Arithmetic Progression Math Formulas - Derivation and Usage

Arithmetic progressions are a series of numbers, where each term is a fixed number plus the previous term. This article discusses formulas and their uses.

An arithmetic progression is a series of numbers, each one differing from the previous number in the series by a common difference. There are two common formulas associated with arithmetic progressions. The first is the formula for the "n"th term (e.g. the sixth term) in the series, and the other is the formula to sum the series from the "n"th to the "m"th (e.g. sum the series from the third number in the series to the tenth.)
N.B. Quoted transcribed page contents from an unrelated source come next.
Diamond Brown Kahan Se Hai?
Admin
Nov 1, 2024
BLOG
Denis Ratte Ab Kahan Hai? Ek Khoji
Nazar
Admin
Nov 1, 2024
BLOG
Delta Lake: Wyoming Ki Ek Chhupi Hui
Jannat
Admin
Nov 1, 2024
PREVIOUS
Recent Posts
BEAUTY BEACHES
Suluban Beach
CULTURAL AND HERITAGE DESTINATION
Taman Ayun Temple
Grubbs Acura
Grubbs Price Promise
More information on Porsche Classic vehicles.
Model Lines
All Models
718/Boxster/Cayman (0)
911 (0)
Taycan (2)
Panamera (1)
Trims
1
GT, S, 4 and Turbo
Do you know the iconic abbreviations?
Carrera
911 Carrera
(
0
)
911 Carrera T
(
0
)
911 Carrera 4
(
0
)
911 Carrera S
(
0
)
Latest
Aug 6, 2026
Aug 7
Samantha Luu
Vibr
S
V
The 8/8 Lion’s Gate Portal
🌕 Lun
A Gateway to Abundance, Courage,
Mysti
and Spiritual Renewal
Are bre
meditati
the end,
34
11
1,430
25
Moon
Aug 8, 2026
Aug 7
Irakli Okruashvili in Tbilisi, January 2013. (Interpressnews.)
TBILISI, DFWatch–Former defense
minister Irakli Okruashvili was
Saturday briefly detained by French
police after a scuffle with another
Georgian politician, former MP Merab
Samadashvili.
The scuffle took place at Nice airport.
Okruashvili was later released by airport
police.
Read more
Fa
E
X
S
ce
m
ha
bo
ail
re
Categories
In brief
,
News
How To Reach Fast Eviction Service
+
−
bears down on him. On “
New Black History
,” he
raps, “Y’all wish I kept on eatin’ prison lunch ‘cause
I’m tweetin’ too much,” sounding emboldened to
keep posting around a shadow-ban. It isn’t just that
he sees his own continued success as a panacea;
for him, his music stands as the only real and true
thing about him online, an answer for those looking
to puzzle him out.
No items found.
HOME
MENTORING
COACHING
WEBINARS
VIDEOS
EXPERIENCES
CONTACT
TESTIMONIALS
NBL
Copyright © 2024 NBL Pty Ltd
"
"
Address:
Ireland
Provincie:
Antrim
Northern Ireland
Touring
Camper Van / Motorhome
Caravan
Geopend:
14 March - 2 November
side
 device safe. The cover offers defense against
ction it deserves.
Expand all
_{Arithmetic Progression Drummers Drumming - Grafixar}

Arithmetic Progressions Examples and General Terms

The best-known of these series is the "counting numbers" i.e. 1, 2, 3, 4, ... etc. Other examples are

Example 1: 1, 2, 3, 4, ...

Example 2: 2, 5, 8, 11, ...,

Example 3: -10, 0, 10, 20 ...

The first term in the series is often called "a", and the difference between each successive number is often denoted by "d". In Example 1, the first term is 1, and the common difference, d, is also 1. In the second example, the first term, a, is 2, and the common difference is 3. In example 3, the first term is -10 and the common difference is 10.

Arithmetic Progression Formula For "n"th Term

It is easy to state what the next term is for examples 1 to 3, but what if the first term was 0.63, the common difference was 1.4, and the 8th term was needed? It is therefore useful to know the general formula for the "n" term of the progression.

The "n"th term can be derived as follows:

• the first term is "a"
• the "n"th term is the first term plus (n-1) common differences. e.g. In example 1, the third term is two numbers higher than the first, and so is larger by 2d.
• the formula for the "n"th term is therefore a + (n-1).d

To use the example with a = 0.63 and d = 1.4, and find the 8th term:

20th term = 0.63 + (8 - 1) × 1.4

= 0.63 + 7 × 1.4

= 0.63 + 9.8

= 10.61

Arithmetic Progression Formula For Sum To The "n"th Term

It is easy to add the first three terms of example 1: 1 + 2 + 3 = 6. Is there an easy way to add all the numbers from 1 to 12? (e.g. To find out how many gifts "my true love gave to me " on the 12th day of Christmas). The formula is easy to derive, and will be explained first using an example.

Using the "12 Days of Christmas" example, there are 12 days in total. On the twelfth day, the recipient gets 1 partridge, 2 turtle doves, 3 French hens, ... 12 drummers drumming. The sum of the gifts on the 1st and 12th day is 13. The sum of the gifts on the 2nd and 11th days is 13, as is the sum for the 3rd and 10th days. There are 12 days, so there are 6 "day pairs", each adding up to 13. So the number of gifts is (6 pairs of days) × 13 gifts for each pair of days = 78 gifts.

Arithmetic Progression Formula Derivation For Sum To The "n"th Term

Having used one specific example, the general proof is easier to follow. The first term is a, and the "n"th term is a + (n-1).d and added together, these give

a + (a + (n-1).d)

= 2a + (n-1).d

There are n/2 of these pairs, so the total equals

n/2 × [2a + (n-1).d]

= n.[a + (n-1).d/2]

For the days of Christmas rhyme, a = 1, d = 1, and n = 12, so the total is

12(1 +11×1 / 2)

= 12 + 66

= 78

Arithmetic Progression Formula Summary

Arithmetic progressions are number series where each number differs from the number before it by a common difference. The derivations of the two main formulas have been described, as well as some examples of using the formulas. Arithmetic progressions are often studied and used along with geometric progressions.

Arithmetic Progression Formula References

Each formula has been derived from first principles, although the article Sequences of numbers in generalized arithmetic and geometric progressions. describes both arithmetic and geometric progressions in greater detail.